Ilsa- by comparison, is easy. She asks, “Can I have this?” and when the inevitable answer is no, she shrugs it off and runs off to go play. It may be that Greta just has a bigger sweet tooth, but more likely I think is the possibility that she has a pre-teenager’s burgeoning need for independence and to make her feelings known by all in the immediate vicinity. She, unlike Ilsa, spent a good portion of her Christmas Eve pouting and making meaningful, tragic faces in my direction.
Dinner wasn’t much easier. As she has other years, Aunt Carol had lovingly and graciously provided a buffet for all of us, and, ungrateful wretch that I am, I couldn’t eat most of it. There was store-bought pulled pork and chicken, white and whole-wheat buns, baked beans, applesauce… of course, sugar to one degree or another in all of it. I don’t know if it was intended for our benefit, but I was extremely, extremely grateful for the one large tray of mac and cheese that evening… if not for that we would’ve been stuck eating olives for dinner and I’m pretty sure Greta would’ve gotten enough mileage out of that to extend her extreme pout-fest well into her thirties.

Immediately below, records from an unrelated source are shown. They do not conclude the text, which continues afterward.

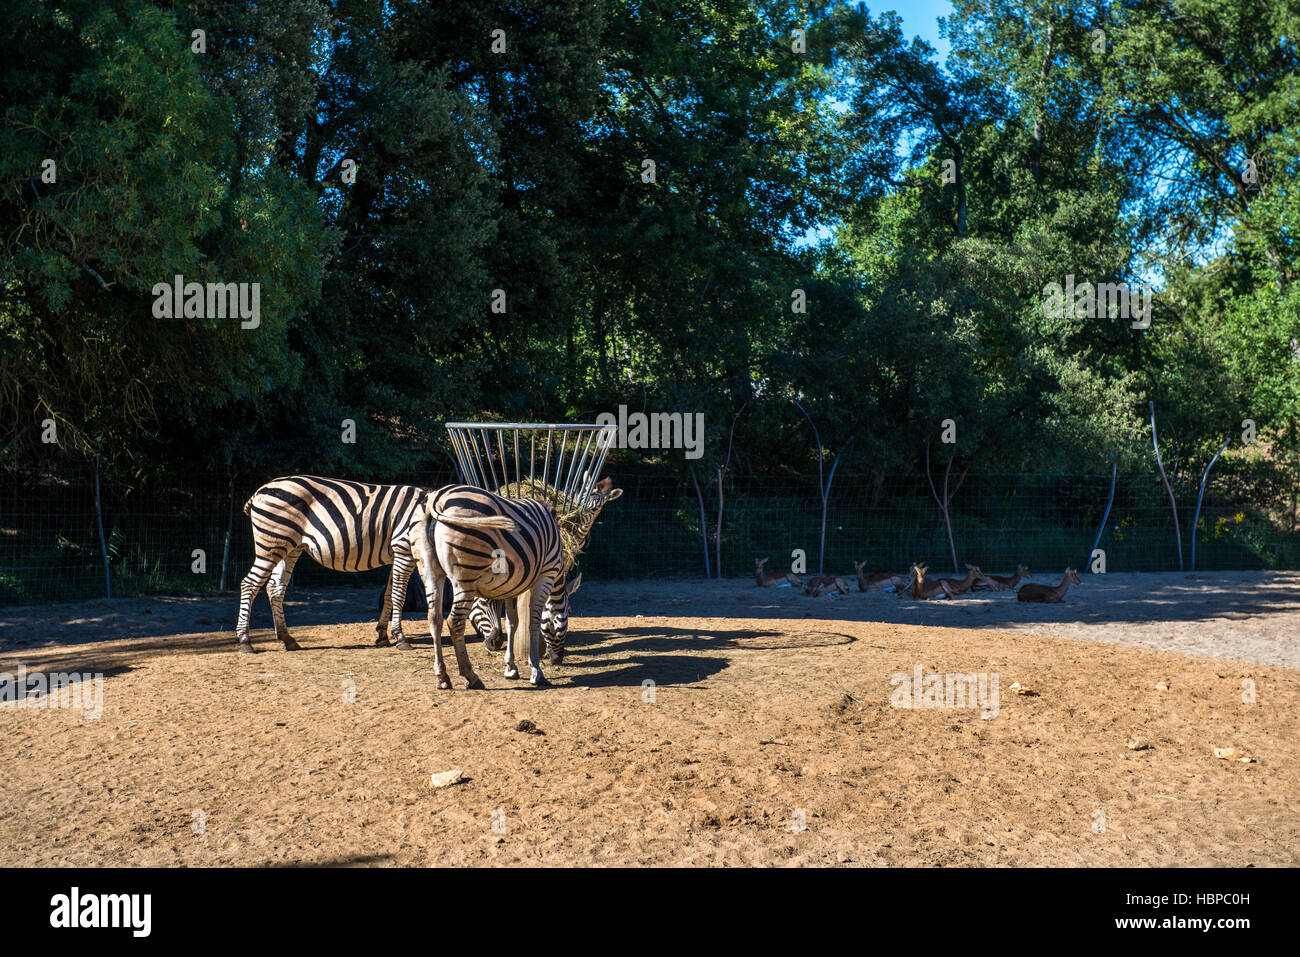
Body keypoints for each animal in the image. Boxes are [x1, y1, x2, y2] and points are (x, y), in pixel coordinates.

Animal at [233, 473, 501, 655]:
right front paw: (401, 638)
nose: (498, 642)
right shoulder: (403, 549)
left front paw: (383, 636)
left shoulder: (397, 553)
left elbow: (389, 596)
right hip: (272, 542)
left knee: (275, 588)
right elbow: (399, 596)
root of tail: (260, 490)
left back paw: (287, 639)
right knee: (249, 584)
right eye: (485, 603)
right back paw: (245, 641)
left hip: (290, 547)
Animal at [423, 486, 566, 686]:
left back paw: (442, 677)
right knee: (454, 622)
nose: (558, 659)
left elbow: (512, 623)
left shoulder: (514, 584)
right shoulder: (546, 574)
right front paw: (536, 671)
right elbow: (534, 621)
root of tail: (440, 497)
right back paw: (471, 676)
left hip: (430, 571)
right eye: (560, 621)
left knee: (434, 619)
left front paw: (510, 668)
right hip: (465, 577)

None of the relatives said much about the sugar project, probably because they think I’m loopier than the Cocoa Puffs bird for talking my family into it in the first place. But they all were nice enough to ask about my recent health issues, so I guess they still like me.
And then, thankfully, the present opening began. Greta and Ilsa were fully diverted for the remainder of the evening opening gifts, trying things on, helping the babies and toddlers, and creating a Bionicle masterpiece with cousin Donovan. That sour, Grinchy frown disappeared from Greta’s face, and it was replaced by the happiness of being a kid at Christmas. Thank God.

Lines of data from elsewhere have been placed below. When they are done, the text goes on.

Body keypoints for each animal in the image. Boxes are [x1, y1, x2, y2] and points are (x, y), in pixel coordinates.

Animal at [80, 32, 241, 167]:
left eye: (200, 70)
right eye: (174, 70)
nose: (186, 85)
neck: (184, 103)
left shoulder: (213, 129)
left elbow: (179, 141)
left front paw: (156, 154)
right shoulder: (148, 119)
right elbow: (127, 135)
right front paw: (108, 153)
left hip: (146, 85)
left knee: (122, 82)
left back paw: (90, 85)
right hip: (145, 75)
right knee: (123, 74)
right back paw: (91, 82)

Granted, eating right next to a plate of forbidden chocolates and cookies on Christmas Eve isn’t ideal. But it was, I think, the biggest challenge we’ve had all year, and we survived it. I’m proud of that- and proud of my family. And profoundly grateful for them. A good way to feel on Christmas, I think.
So what did I bring this year? Sweet things from my kitchen, of course! Over the past few weeks I’ve been experimenting with “quick breads” of all kinds- banana, apple, pumpkin pecan… all made with no fructose; just fruit and good old dextrose. I wonder if anyone will notice.